I have csv files per year, f.i. hourdata-2019.csv, it looks like this:

date,hour,temp
20181231,24,75
20190101,1,76
20190101,2,76
20190101,3,75
20190101,4,76
20190101,5,74
......etc

what i would like to do is create a new file that has blocks of 2 consecutive lines and then skip some lines. F.I. I would like to know the temp difference for one hour per every 9 hours throughout the year, so if I skip 7 lines the new file should look something like:

20190101,1,76
20190101,2,76
20190101,10,57
20190101,11,60
20190101,19,61
20190101,20,56
.........etc

I was first hoping that i could use OpenOffice or LibreOffice calc module, but could only find solutions like Copy every nth line from one sheet to another and some macro for OO that i was unable to adopt to my needs. then I thought it might be more something for a cmd script, but i could not find a suitable example for that either. what I was able to do is make a list of the lines i want in calc,and with help of: =INDIRECT(ADDRESS($L$1,K3,1,,"Sheet1")) where l1=1 and k3=3 it should result in sheet1.C1, and that solved it for me


Solution

  • Nice challenge.

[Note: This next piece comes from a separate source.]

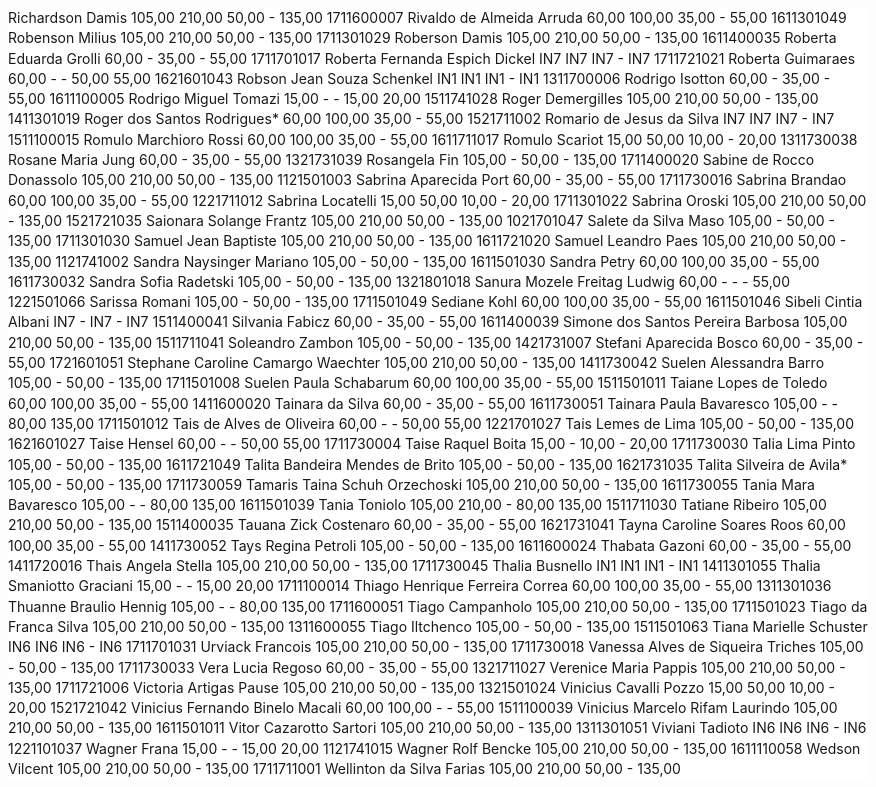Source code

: Richardson Damis   105,00   210,00   50,00   -   135,00     1711600007   Rivaldo de Almeida Arruda   60,00   100,00   35,00   -   55,00     1611301049   Robenson Milius   105,00   210,00   50,00   -   135,00     1711301029   Roberson Damis   105,00   210,00   50,00   -   135,00     1611400035   Roberta Eduarda Grolli   60,00   -   35,00   -   55,00     1711701017   Roberta Fernanda Espich Dickel   IN7   IN7   IN7   -   IN7     1711721021   Roberta Guimaraes   60,00   -   -   50,00   55,00     1621601043   Robson Jean Souza Schenkel   IN1   IN1   IN1   -   IN1     1311700006   Rodrigo Isotton   60,00   -   35,00   -   55,00     1611100005   Rodrigo Miguel Tomazi   15,00   -   -   15,00   20,00     1511741028   Roger Demergilles   105,00   210,00   50,00   -   135,00     1411301019   Roger dos Santos Rodrigues*   60,00   100,00   35,00   -   55,00     1521711002   Romario de Jesus da Silva   IN7   IN7   IN7   -   IN7     1511100015   Romulo Marchioro Rossi   60,00   100,00   35,00   -   55,00     1611711017   Romulo Scariot   15,00   50,00   10,00   -   20,00     1311730038   Rosane Maria Jung   60,00   -   35,00   -   55,00     1321731039   Rosangela Fin   105,00   -   50,00   -   135,00     1711400020   Sabine de Rocco Donassolo   105,00   210,00   50,00   -   135,00     1121501003   Sabrina Aparecida Port   60,00   -   35,00   -   55,00     1711730016   Sabrina Brandao   60,00   100,00   35,00   -   55,00     1221711012   Sabrina Locatelli   15,00   50,00   10,00   -   20,00     1711301022   Sabrina Oroski   105,00   210,00   50,00   -   135,00     1521721035   Saionara Solange Frantz   105,00   210,00   50,00   -   135,00     1021701047   Salete da Silva Maso   105,00   -   50,00   -   135,00     1711301030   Samuel Jean Baptiste   105,00   210,00   50,00   -   135,00     1611721020   Samuel Leandro Paes   105,00   210,00   50,00   -   135,00     1121741002   Sandra Naysinger Mariano   105,00   -   50,00   -   135,00     1611501030   Sandra Petry   60,00   100,00   35,00   -   55,00     1611730032   Sandra Sofia Radetski   105,00   -   50,00   -   135,00     1321801018   Sanura Mozele Freitag Ludwig   60,00   -   -   -   55,00     1221501066   Sarissa Romani   105,00   -   50,00   -   135,00     1711501049   Sediane Kohl   60,00   100,00   35,00   -   55,00     1611501046   Sibeli Cintia Albani   IN7   -   IN7   -   IN7     1511400041   Silvania Fabicz   60,00   -   35,00   -   55,00     1611400039   Simone dos Santos Pereira Barbosa   105,00   210,00   50,00   -   135,00     1511711041   Soleandro Zambon   105,00   -   50,00   -   135,00     1421731007   Stefani Aparecida Bosco   60,00   -   35,00   -   55,00     1721601051   Stephane Caroline Camargo Waechter   105,00   210,00   50,00   -   135,00     1411730042   Suelen Alessandra Barro   105,00   -   50,00   -   135,00     1711501008   Suelen Paula Schabarum   60,00   100,00   35,00   -   55,00     1511501011   Taiane Lopes de Toledo   60,00   100,00   35,00   -   55,00     1411600020   Tainara da Silva   60,00   -   35,00   -   55,00     1611730051   Tainara Paula Bavaresco   105,00   -   -   80,00   135,00     1711501012   Tais de Alves de Oliveira   60,00   -   -   50,00   55,00     1221701027   Tais Lemes de Lima   105,00   -   50,00   -   135,00     1621601027   Taise Hensel   60,00   -   -   50,00   55,00     1711730004   Taise Raquel Boita   15,00   -   10,00   -   20,00     1711730030   Talia Lima Pinto   105,00   -   50,00   -   135,00     1611721049   Talita Bandeira Mendes de Brito   105,00   -   50,00   -   135,00     1621731035   Talita Silveira de Avila*   105,00   -   50,00   -   135,00     1711730059   Tamaris Taina Schuh Orzechoski   105,00   210,00   50,00   -   135,00     1611730055   Tania Mara Bavaresco   105,00   -   -   80,00   135,00     1611501039   Tania Toniolo   105,00   210,00   -   80,00   135,00     1511711030   Tatiane Ribeiro   105,00   210,00   50,00   -   135,00     1511400035   Tauana Zick Costenaro   60,00   -   35,00   -   55,00     1621731041   Tayna Caroline Soares Roos   60,00   100,00   35,00   -   55,00     1411730052   Tays Regina Petroli   105,00   -   50,00   -   135,00     1611600024   Thabata Gazoni   60,00   -   35,00   -   55,00     1411720016   Thais Angela Stella   105,00   210,00   50,00   -   135,00     1711730045   Thalia Busnello   IN1   IN1   IN1   -   IN1     1411301055   Thalia Smaniotto Graciani   15,00   -   -   15,00   20,00     1711100014   Thiago Henrique Ferreira Correa   60,00   100,00   35,00   -   55,00     1311301036   Thuanne Braulio Hennig   105,00   -   -   80,00   135,00     1711600051   Tiago Campanholo   105,00   210,00   50,00   -   135,00     1711501023   Tiago da Franca Silva   105,00   210,00   50,00   -   135,00     1311600055   Tiago Iltchenco   105,00   -   50,00   -   135,00     1511501063   Tiana Marielle Schuster   IN6   IN6   IN6   -   IN6     1711701031   Urviack Francois   105,00   210,00   50,00   -   135,00     1711730018   Vanessa Alves de Siqueira Triches   105,00   -   50,00   -   135,00     1711730033   Vera Lucia Regoso   60,00   -   35,00   -   55,00     1321711027   Verenice Maria Pappis   105,00   210,00   50,00   -   135,00     1711721006   Victoria Artigas Pause   105,00   210,00   50,00   -   135,00     1321501024   Vinicius Cavalli Pozzo   15,00   50,00   10,00   -   20,00     1521721042   Vinicius Fernando Binelo Macali   60,00   100,00   -   -   55,00     1511100039   Vinicius Marcelo Rifam Laurindo   105,00   210,00   50,00   -   135,00     1611501011   Vitor Cazarotto Sartori   105,00   210,00   50,00   -   135,00     1311301051   Viviani Tadioto   IN6   IN6   IN6   -   IN6     1221101037   Wagner Frana   15,00   -   -   15,00   20,00     1121741015   Wagner Rolf Bencke   105,00   210,00   50,00   -   135,00     1611110058   Wedson Vilcent   105,00   210,00   50,00   -   135,00     1711711001   Wellinton da Silva Farias   105,00   210,00   50,00   -   135,00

Here is a pure batch solution:

    @echo off
    setlocal enabledelayedexpansion
    
    REM following code to produce some data for testing:
    (
    echo date,hour,temp
    echo 20181231,24,99
    for /l %%a in (1,1,9) do @for /l %%b in (1,1,24) do @echo 2019010%%a,%%b,!random:~-2!
    for /l %%a in (1,1,9) do @for /l %%b in (1,1,24) do @echo 2019011%%a,%%b,!random:~-2!
    for /l %%a in (1,1,9) do @for /l %%b in (1,1,24) do @echo 2019012%%a,%%b,!random:~-2!
    )>hourdata-test.csv
    
    
    REM code to extract desired values
    REM expected hour-pairs: 1,2 - 10,11 - 19,20 - 4,5 - 13,14 - 22,23 - 7,8 - 16,17 : repeat
    
    (for /f "tokens=1,* delims=:" %%a in ('findstr /n "^" hourdata-test.csv') do (
      set /a "x=%%a %% 9"
      if !x! == 3 echo %%b
      if !x! == 4 echo %%b
    ))>ninerdata.csv
    

    The trick is to use the line numbers, calculate Modulo 9 and then simply compare the resulting value. Skipping the first two lines is achieved by printing the modulo numbers 3 and 4.

    A full year of data should take less than 2 seconds.